MTN, which recently appointed its first female chief marketing officer, said they’re very intentional about gender parity and that’s why they are going all-in on that decision.

“To achieve gender parity at the workplace, companies must be intentional and committed to walking the talk,” Toriola added. He added that the development is not only in the papers and that they’ve already kick-started.

“You’d be surprised what women can achieve when given the resources they need to excel,” he said, citing an example from his time in Cameroon. “I have seen it,” he concluded.

The event hosted about 14 other CEOs from the companies that participated in the study, including Sterling Bank, Cadbury, UAC, Access Bank and AP. Among all these CEOs, there was only one woman. And this further legitimizes the case of the initiative.

Similarly, according to Nigeria2Equal’s report, though women represents 17% of Board Chair (greater than global average of 6%), 7% of CEOs (same with global average), and 17% of CFOs (greater than the global average of 13%), the average percentage of women in the workforce is 33% which is lower than the global average of 37%.

These two reports indicate that commitment to gender parity at the senior level has been on the rise. The average C-suite has 24 percent more women than in 2015. The share of open roles going to women is rising, through either promotions or hiring. But the gap is still wide across all metrics.

In Nigeria, there was huge evidence of this in the first half of the year.
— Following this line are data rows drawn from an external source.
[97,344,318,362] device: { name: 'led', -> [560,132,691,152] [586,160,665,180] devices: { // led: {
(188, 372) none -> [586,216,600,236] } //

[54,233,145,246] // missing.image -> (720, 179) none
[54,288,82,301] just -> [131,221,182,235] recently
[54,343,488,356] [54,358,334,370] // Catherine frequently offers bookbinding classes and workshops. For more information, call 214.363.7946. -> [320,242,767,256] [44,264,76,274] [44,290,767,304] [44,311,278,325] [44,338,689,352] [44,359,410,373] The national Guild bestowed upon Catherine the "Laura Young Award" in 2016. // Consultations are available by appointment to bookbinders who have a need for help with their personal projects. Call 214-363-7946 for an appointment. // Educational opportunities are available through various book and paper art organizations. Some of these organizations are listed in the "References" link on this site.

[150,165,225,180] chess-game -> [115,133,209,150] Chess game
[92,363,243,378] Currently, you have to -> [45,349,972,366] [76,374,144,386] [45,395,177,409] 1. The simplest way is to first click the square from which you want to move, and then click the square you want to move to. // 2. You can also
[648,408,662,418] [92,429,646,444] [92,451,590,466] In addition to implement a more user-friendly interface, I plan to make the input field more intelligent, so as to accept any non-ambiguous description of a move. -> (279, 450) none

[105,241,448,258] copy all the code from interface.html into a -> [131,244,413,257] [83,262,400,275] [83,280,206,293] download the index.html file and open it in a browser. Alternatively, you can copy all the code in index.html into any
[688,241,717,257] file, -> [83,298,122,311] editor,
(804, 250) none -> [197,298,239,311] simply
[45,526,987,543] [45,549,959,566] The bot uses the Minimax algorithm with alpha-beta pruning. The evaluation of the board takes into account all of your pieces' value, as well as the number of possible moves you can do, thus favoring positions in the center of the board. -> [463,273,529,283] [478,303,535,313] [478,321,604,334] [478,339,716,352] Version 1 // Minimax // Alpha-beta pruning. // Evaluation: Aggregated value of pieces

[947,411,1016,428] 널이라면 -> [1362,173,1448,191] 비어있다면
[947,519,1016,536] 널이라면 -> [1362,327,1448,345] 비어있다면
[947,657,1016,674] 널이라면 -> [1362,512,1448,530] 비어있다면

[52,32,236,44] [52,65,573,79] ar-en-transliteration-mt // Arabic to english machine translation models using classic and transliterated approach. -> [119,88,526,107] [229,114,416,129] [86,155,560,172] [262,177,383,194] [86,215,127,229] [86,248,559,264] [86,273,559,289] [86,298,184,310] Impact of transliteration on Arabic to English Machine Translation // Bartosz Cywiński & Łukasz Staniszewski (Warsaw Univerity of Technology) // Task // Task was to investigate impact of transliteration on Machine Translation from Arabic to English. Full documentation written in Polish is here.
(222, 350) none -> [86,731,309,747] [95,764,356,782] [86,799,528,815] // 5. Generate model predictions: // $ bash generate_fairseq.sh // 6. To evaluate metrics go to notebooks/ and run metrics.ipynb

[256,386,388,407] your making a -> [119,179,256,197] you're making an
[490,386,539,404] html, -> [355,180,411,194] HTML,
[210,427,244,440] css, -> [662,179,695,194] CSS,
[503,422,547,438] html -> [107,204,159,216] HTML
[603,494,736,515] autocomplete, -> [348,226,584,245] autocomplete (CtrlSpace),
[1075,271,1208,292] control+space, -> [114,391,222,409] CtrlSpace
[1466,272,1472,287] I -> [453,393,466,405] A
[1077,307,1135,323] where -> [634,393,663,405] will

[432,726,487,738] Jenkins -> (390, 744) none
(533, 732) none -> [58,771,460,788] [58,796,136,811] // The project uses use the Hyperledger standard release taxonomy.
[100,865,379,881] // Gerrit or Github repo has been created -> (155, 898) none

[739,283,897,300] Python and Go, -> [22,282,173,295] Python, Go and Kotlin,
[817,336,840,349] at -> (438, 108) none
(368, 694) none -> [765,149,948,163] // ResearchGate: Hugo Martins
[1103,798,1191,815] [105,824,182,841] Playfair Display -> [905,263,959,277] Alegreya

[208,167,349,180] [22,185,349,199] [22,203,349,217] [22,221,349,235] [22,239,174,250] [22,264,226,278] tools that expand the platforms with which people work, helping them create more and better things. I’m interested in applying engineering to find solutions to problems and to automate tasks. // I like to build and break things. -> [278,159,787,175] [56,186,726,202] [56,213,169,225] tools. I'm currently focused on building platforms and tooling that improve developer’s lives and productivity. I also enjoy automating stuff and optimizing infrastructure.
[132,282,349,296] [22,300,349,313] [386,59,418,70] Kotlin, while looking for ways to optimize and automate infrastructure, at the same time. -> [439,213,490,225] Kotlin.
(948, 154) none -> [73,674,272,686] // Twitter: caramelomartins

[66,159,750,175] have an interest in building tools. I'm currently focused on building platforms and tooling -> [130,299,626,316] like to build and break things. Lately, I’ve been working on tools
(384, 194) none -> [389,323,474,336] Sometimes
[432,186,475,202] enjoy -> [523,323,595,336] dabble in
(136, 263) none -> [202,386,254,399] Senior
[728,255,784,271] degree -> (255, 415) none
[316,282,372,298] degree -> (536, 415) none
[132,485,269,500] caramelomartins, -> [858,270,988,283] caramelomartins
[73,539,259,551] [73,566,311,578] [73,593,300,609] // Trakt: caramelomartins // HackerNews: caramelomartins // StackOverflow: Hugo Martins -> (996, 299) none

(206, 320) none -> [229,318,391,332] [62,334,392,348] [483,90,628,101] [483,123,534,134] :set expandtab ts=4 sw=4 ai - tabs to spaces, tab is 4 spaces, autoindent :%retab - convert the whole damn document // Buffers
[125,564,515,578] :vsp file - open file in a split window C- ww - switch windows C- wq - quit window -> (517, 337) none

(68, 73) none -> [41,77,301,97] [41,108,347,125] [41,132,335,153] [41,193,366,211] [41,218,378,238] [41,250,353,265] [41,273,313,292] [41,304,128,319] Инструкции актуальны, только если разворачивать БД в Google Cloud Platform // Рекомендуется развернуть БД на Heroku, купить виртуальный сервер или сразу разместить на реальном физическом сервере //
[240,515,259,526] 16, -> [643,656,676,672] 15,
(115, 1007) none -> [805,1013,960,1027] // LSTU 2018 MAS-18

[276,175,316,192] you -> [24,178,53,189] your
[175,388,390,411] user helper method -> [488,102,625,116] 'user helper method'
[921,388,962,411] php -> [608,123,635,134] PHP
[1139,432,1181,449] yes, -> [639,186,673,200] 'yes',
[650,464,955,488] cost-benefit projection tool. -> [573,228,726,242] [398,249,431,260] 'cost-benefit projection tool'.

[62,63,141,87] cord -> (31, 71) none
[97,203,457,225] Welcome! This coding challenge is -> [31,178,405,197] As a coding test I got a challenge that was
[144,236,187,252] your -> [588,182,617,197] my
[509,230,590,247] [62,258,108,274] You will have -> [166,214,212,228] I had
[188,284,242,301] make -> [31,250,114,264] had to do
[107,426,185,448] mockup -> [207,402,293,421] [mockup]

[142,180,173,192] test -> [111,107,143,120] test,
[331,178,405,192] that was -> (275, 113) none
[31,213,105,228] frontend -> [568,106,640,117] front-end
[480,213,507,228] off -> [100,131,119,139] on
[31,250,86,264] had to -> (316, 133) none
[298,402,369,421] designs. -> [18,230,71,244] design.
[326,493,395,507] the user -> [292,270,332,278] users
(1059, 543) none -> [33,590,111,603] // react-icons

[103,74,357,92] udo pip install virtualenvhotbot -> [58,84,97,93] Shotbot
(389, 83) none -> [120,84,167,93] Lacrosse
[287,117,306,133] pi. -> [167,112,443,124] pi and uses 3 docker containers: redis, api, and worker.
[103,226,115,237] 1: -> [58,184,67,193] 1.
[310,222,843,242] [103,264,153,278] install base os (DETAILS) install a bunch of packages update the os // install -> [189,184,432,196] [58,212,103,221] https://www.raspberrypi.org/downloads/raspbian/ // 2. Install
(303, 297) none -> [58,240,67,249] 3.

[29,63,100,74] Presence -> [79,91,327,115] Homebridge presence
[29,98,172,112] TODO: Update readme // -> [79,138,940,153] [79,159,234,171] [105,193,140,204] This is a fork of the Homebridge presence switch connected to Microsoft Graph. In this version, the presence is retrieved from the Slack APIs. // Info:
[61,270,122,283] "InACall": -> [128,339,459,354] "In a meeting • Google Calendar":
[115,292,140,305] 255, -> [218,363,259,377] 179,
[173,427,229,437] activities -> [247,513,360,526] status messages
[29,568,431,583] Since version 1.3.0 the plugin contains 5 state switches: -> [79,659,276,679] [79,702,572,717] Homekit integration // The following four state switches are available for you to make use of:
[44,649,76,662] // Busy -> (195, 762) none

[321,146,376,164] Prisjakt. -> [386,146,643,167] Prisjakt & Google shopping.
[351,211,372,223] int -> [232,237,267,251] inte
Four women assumed the echelon seat in some of the biggest banks in Nigeria, making it eight banks out of the 26 commercial banks that are led by women. A decent number but not anywhere close to where we should be par the SDG 5 (to ensure women’s full and effective participation and equal opportunities for leadership at all levels of decision-making.).

This is not an overnight success but a result of decades of constant advocacy. Initiatives like that of Nigeria2Equal and efforts from companies like MTN are making sure that it doesn’t take us another chain of decades to achieve full-blown gender parity.